» Instruction: What is needed here is an exact transcription of all the entries.

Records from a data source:

"""

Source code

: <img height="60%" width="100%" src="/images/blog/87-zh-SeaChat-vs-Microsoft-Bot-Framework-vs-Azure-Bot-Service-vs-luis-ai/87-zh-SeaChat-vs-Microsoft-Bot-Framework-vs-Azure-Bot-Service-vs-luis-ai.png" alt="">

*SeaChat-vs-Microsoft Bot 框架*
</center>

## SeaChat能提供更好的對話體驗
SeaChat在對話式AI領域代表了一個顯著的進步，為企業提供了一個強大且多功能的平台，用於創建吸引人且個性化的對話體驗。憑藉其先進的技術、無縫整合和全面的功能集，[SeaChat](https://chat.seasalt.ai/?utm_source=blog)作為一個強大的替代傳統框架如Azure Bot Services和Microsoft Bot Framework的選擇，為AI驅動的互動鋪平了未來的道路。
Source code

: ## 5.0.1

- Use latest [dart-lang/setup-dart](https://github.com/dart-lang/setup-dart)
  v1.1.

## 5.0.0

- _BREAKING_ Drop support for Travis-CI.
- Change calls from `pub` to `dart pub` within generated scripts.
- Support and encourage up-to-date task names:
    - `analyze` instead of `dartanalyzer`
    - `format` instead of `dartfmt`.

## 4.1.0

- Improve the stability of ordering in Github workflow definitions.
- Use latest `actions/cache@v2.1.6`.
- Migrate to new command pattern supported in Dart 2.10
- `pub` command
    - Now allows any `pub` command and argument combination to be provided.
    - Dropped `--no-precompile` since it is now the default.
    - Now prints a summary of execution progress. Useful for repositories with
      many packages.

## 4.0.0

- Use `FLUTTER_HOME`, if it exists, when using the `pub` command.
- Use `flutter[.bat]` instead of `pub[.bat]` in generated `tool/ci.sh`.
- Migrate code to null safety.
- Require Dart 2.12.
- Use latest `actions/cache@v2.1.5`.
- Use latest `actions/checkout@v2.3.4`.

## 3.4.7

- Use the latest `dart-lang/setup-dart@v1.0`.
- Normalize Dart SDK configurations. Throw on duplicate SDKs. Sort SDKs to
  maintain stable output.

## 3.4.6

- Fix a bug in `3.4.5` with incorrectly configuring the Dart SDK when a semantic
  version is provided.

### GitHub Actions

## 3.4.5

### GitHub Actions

"""

» Result below:
Source code

: <img height="60%" width="100%" src="/images/blog/87-zh-SeaChat-vs-Microsoft-Bot-Framework-vs-Azure-Bot-Service-vs-luis-ai/87-zh-SeaChat-vs-Microsoft-Bot-Framework-vs-Azure-Bot-Service-vs-luis-ai.png" alt="">

*SeaChat-vs-Microsoft Bot 框架*
</center>

## SeaChat能提供更好的對話體驗
SeaChat在對話式AI領域代表了一個顯著的進步，為企業提供了一個強大且多功能的平台，用於創建吸引人且個性化的對話體驗。憑藉其先進的技術、無縫整合和全面的功能集，[SeaChat](https://chat.seasalt.ai/?utm_source=blog)作為一個強大的替代傳統框架如Azure Bot Services和Microsoft Bot Framework的選擇，為AI驅動的互動鋪平了未來的道路。
Source code

: ## 5.0.1

- Use latest [dart-lang/setup-dart](https://github.com/dart-lang/setup-dart)
  v1.1.

## 5.0.0

- _BREAKING_ Drop support for Travis-CI.
- Change calls from `pub` to `dart pub` within generated scripts.
- Support and encourage up-to-date task names:
    - `analyze` instead of `dartanalyzer`
    - `format` instead of `dartfmt`.

## 4.1.0

- Improve the stability of ordering in Github workflow definitions.
- Use latest `actions/cache@v2.1.6`.
- Migrate to new command pattern supported in Dart 2.10
- `pub` command
    - Now allows any `pub` command and argument combination to be provided.
    - Dropped `--no-precompile` since it is now the default.
    - Now prints a summary of execution progress. Useful for repositories with
      many packages.

## 4.0.0

- Use `FLUTTER_HOME`, if it exists, when using the `pub` command.
- Use `flutter[.bat]` instead of `pub[.bat]` in generated `tool/ci.sh`.
- Migrate code to null safety.
- Require Dart 2.12.
- Use latest `actions/cache@v2.1.5`.
- Use latest `actions/checkout@v2.3.4`.

## 3.4.7

- Use the latest `dart-lang/setup-dart@v1.0`.
- Normalize Dart SDK configurations. Throw on duplicate SDKs. Sort SDKs to
  maintain stable output.

## 3.4.6

- Fix a bug in `3.4.5` with incorrectly configuring the Dart SDK when a semantic
  version is provided.

### GitHub Actions

## 3.4.5

### GitHub Actions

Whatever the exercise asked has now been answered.